At OBAR forum, concerns about property insurance rates
With many Outer Banks homeowners confronting a significant increase in their insurance premiums this year, the Outer Banks Association of Realtors (OBAR) hosted a meeting on property insurance on Thursday night, Nov. 2 at the Dare County Board of Commissioners meeting room on Roanoke Island to help provide some answers.
Soaring insurance rates are not a new phenomenon for coastal communities, OBAR CEO Willo Kelly told the audience, but the 10 percent 2023 statewide average rate increase seems to have caused more worry than in the past.
“Here’s what we’re hearing locally,” she said. “’Am I going to be forced out of my home because of the cost of property insurance? Am I going to not be able to sell my house because of the cost of property insurance?’”
Kelly traced the history of the coastal homeowner’s current insurance issues back to 2008, when “The Outer Banks, Currituck, Dare County, inland counties were facing a double-digit increase for property insurance” for the third time in six years.
Since that time, there have been important changes to the insurance market for coastal counties. The most significant change was the 2009 Essential Property Insurance for Beach Area Property Act which created the nonprofit organization, the North Carolina Insurance Underwriting Association (NCIUA).
NCIUA acts “as a market of last resort to provide adequate essential property insurance to property owners having insurable property in the Beach and Coastal Areas of North Carolina,” according to the organization’s website.
A last resort insurance was available to homeowners prior to 2009—the Beach Plan. Established in 1969, it was a bare-bones insurance plan administered by for-profit insurance companies. As Kelly explained, insurance companies were dropping policy coverage for homeowners en masse, forcing them into the Beach Plan where premiums were higher, but less coverage was offered.
“There was one carrier that dropped 30,000 policyholders. All the policyholders were forced into the Beach Plan,” she said.
Gina Hardy, CEO of the NCIUA was quick to point out that although the association was created by the legislature, it is not a state agency. But it is required to use insurance rates established by the state’s insurance commissioner. It is the increase in the rates, though, that is creating the concerns of coastal property owners.
The evening also included a presentation from Joann Biliouris, General Manager of the North Carolina Rate Bureau, which is responsible for proposing rates on behalf of all the insurance companies in the state.

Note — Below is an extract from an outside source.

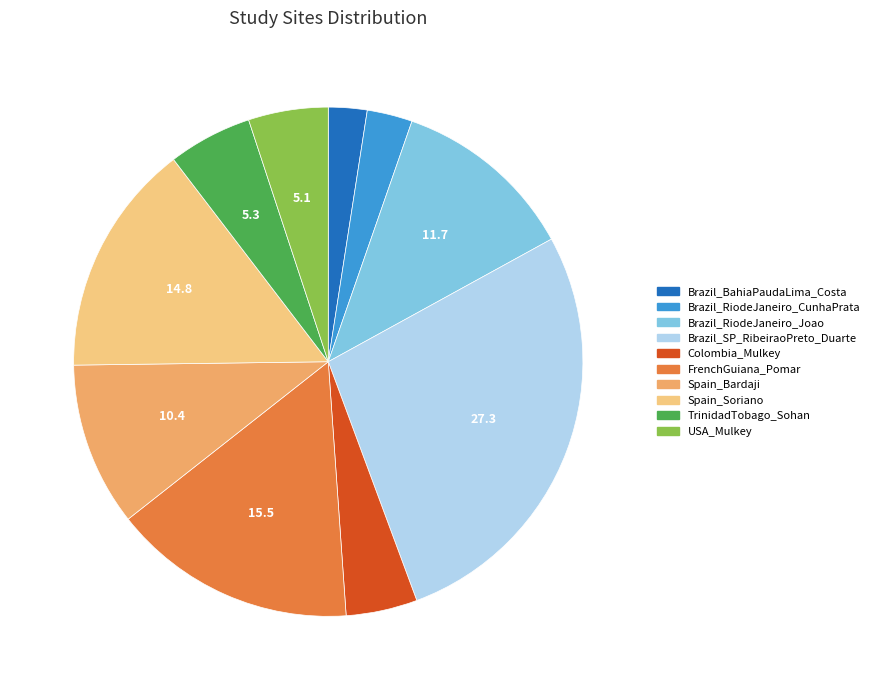

Is there any slice that represents more than half of the pie?

No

The Rate Bureau recommends rates for all forms of insurance in the state, but specifically uses data provided by the 696 insurance companies issuing property insurance in the state to establish average increases in homeowner’s insurance.
The rates the Rate Bureau recommends are almost always significantly higher than the rates ultimately allowed by the North Carolina Department of Insurance. In 2022 the Rate Bureau asked for a 42.6 per cent increase. The actual average increase approved by Insurance Commissioner Mike Causey was 9.9 percent.
The Rate Bureau has asked for a 50.6 percent increase this year, but that increase is currently under discussion with the North Carolina Department of Insurance. The final decision on the 2023 Rate Bureau request will be the 2024 average property insurance rate.
The rate the NCIUA charges is based on the state insurance rate with a mandated surcharge—generally around 5%.
A complicating factor in how homeowner insurance is calculated is that insurance companies do not have the reserves to cover a truly catastrophic event. As an example, Hurricane Florence in 2018 was the most expensive hurricane to date in North Carolina and according to Hardy, the NCIUA “paid out $1.7 billion in 2018.”
To cover those expenses, insurance companies turn to an international reinsurance market, and as catastrophes become more expensive, the cost of buying reinsurance has been rising.
“Last year in 2022 the reinsurance market suffered about $115 billion worth of losses. So what we are facing and what the private market is facing is increasing reinsurance cost,” Hardy said.
The almost $1.3 billion surplus the NCIUA has managed to amass means the organization needs less reinsurance and is in a better position to negotiate terms with reinsurance companies.
The NCIUA says it is looking at other ways to reduce insurance costs. In particular, the association reviewed research demonstrating conclusively that most of the damage that homes suffer during hurricanes is roof damage. Referring to research the Insurance Institute for Business & Home Safety (IBHS) had done on how important a well-designed roof is, Hardy discussed her organization’s Stronger Roof program that offers policyholders a $8,000 grant for installing the roof.
The stronger roof is an IBHS Fortified Roof that meets the standard of materials, installation, and how it is attached to the house. An inspection of the installation is also required.
Joseph Lee, Vice President of ACC Roofing, who was in the audience, was asked about how well the roof performs.
“They definitely hold up much better than a standard roof,” he said. “The key thing is the roof decking attachment and the sealed deck system [and] the roof covering itself.” He also told the audience his company had installed more than 500 Fortified Roofs to date.